And then months went by with no sales, until itch.io had a Summer Sale followed by a Creator Day sale in August. I sold one copy of my game in each sale, plus someone donated money to get my free game Toy Factory Fixer. Mathematically, I was still on track for 1 sale per month, but it was disappointing that sales had slowed down.

My biggest disappointment was the combination of the Halloween Sale and the Black Friday Creator Day sale. Despite the time and effort I put into promoting my games then, including the creation of videos, I sold no copies of my game at all.

Luckily, for some reason, I sold three copies of Toytles: Leaf Raking for mobile between November and December, bringing my total to 13 sales for the year.

So on the bright side, I not only hit my target but exceeded it!

But I wish I knew why suddenly people decided to buy my game at the end of the year. Half of my sales came from itch.io, and as that’s where my promotion efforts were aimed at, it is clear that those sales came from my efforts.

But I don’t have any way to determine how customers found the game on the other app stores, and I would much rather have a good idea for how to reproduce these results.

Analysis

I had more sales in 2023 than I had in any of the previous 11 years. In 2011 I had sold 23 copies of my first commercial game Stop That Hero! totaling $91.25 in take-home money, which includes pre-orders as well as actual sales, but ever since, I’ve had very inconsistent and much lower sales numbers.

In 2023 I earned earned $103.91 from my 13 sales. That’s what I get after the various stores take their cut (which is why Creator Day sales are so nice, as itch.io allows me to keep all proceeds from sales on those days). That’s more than I’ve earned in the past six years combined and more than I have ever earned in sales from a single year.

So, relatively speaking, 2023 was a great sales year for GBGames! I mean, I know this is barely pizza money, and I’m not quitting my day job yet, but I set a new baseline for myself and my business!

How did I do so much better than previous years? I spent more time on promotion than before.

I think a big part of my early success was taking advantage of my Facebook page for GBGames. While I always shared my blog posts on that page, I otherwise didn’t do much with it.

At the beginning of the year, I decided to post daily on it. Monday through Friday, I would make sure I had at least one post on my Facebook page. While I still had my blog post link on Mondays, I also started sharing images of my past games, with links to their pages. I also would ask people to sign up for my newsletter weekly.

I didn’t expect miracles, but I thought things would grow, if slowly. I quickly got frustrated with Facebook’s algorithms because I was in a catch-22 of Facebook not showing my posts to people because people weren’t seeing my posts.

They’ll gladly take my money to help promote it, though, or at least the promise of doing so. I paid to promote my Black Friday sale event and got way, way fewer than the estimated number of people reached, so that wasn’t great, but on top of it Facebook said that they’ll show it to more people for real this time if I spend more.

• TASK DIRECTIONS:
Continue the account of one developer's 2023 game sales and promotion, starting after its final sentence. The data that comes next is separate material, unrelated to the account of game sales.

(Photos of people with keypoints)

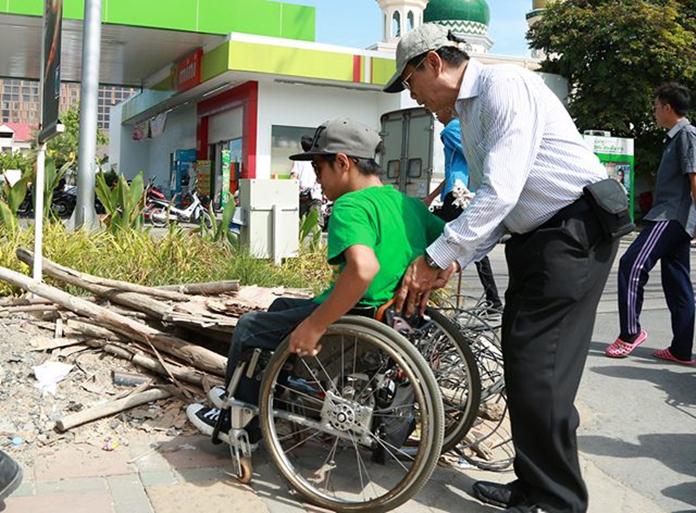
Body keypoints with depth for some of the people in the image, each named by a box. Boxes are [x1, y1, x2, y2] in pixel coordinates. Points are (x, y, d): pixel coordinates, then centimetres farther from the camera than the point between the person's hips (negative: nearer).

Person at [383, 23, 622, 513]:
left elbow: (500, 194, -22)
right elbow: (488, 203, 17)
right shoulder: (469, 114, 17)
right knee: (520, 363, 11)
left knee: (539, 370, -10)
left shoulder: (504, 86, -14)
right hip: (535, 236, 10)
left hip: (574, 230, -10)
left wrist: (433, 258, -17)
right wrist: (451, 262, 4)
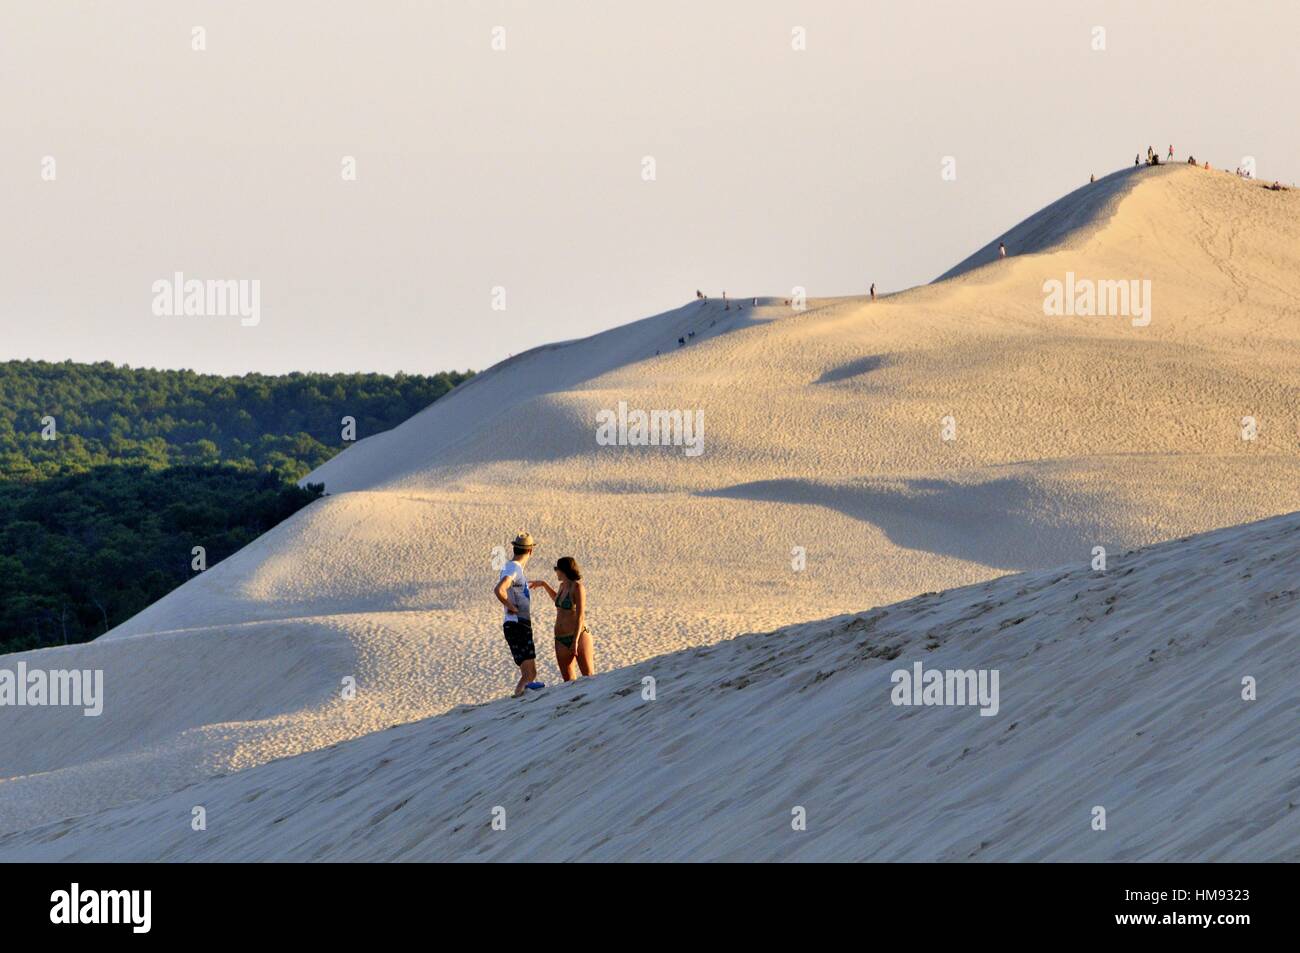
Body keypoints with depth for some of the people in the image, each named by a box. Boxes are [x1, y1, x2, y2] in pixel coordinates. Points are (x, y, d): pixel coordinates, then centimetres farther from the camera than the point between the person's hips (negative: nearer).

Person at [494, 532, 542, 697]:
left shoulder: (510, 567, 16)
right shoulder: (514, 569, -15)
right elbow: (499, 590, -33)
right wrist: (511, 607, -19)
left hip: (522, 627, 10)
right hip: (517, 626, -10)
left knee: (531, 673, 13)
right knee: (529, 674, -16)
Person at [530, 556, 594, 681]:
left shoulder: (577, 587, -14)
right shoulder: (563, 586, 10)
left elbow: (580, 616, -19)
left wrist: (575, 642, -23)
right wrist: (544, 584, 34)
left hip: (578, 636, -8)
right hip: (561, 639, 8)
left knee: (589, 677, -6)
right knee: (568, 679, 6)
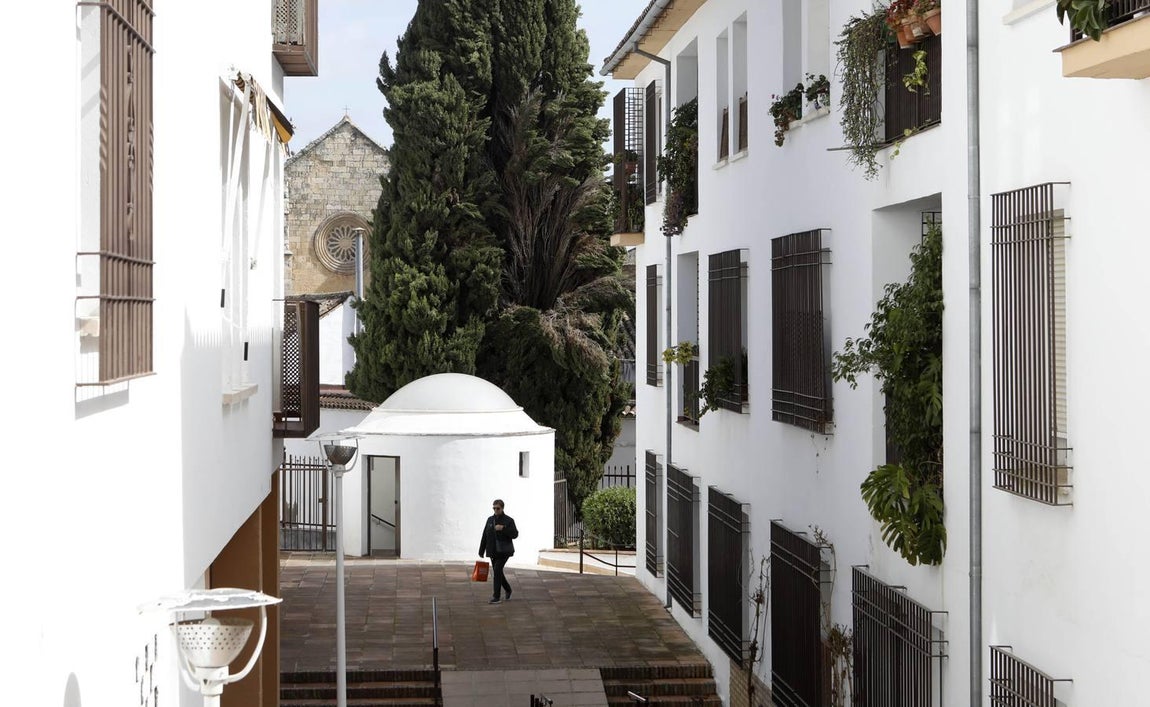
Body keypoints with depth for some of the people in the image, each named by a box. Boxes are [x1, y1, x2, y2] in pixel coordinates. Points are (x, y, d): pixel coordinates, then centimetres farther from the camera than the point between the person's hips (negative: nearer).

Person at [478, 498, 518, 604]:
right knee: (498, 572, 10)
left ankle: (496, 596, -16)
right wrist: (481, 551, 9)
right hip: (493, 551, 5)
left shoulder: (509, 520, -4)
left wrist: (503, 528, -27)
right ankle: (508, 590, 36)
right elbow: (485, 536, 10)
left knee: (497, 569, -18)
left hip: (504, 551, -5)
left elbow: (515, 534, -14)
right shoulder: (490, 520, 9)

---

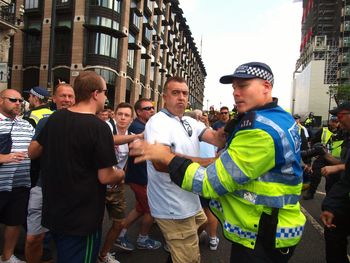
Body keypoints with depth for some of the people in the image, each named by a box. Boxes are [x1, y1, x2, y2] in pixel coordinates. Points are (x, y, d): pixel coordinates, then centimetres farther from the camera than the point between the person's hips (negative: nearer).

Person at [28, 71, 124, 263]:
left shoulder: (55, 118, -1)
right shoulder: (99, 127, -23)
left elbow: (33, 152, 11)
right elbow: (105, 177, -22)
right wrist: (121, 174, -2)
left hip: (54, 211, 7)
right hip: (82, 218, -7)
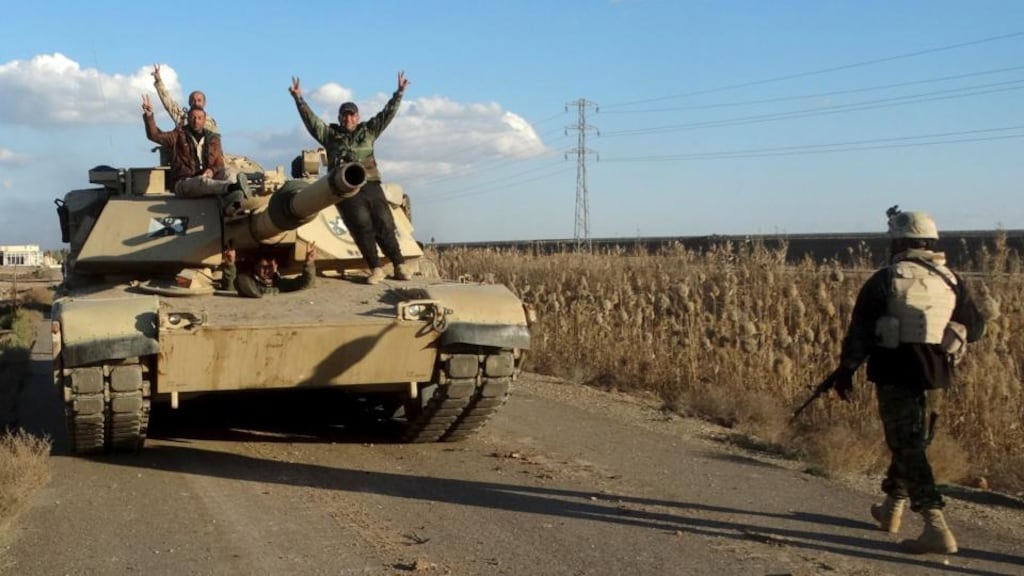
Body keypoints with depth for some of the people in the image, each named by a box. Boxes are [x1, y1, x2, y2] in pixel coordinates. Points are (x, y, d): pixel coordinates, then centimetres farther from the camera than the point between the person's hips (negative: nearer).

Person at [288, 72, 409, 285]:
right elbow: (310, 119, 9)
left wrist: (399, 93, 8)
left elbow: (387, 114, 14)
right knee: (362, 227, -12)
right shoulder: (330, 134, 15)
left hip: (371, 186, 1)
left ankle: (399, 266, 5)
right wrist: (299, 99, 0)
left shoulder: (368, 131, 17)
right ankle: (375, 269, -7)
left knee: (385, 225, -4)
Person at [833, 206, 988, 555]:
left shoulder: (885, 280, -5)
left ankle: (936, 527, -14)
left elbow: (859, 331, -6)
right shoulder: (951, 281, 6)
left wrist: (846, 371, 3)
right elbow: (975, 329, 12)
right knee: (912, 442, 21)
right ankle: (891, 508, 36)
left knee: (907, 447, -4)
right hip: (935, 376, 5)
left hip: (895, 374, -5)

• RESPONSE TO THIS TASK:
Anyway, I suspect the reason why my sales figures dropped after the initial few months was because I tapped out my friends and family, the only people who Facebook was showing my posts to.

I also have Twitter and LinkedIn accounts, but my company’s Facebook page seemed the most likely social media account I had that could target actual potential customers rather than other game developers.

Recently I had asked a colleague of mine, someone who has had great success with his game sales going back almost 30 years, how he does promotion these days. He used to do a lot of search engine optimization, but in his response he said that “Search engines don’t seem to be the main driver of traffic anymore. Everyone is on social media” and so that is a bit disappointing.

Partly because the dynamics of social media mean that instead of having something out on the web that others can find on their own time, as Cory Doctorow said in The (open) web is good, actually, “The social media bias towards a river of content that can’t be easily reversed is one in which the only ideas that get to spread are those the algorithm boosts.”

Basically, the more I rely on social media to promote my game, the more effort and/or money I need to expend for at best a temporary boost in potential traffic.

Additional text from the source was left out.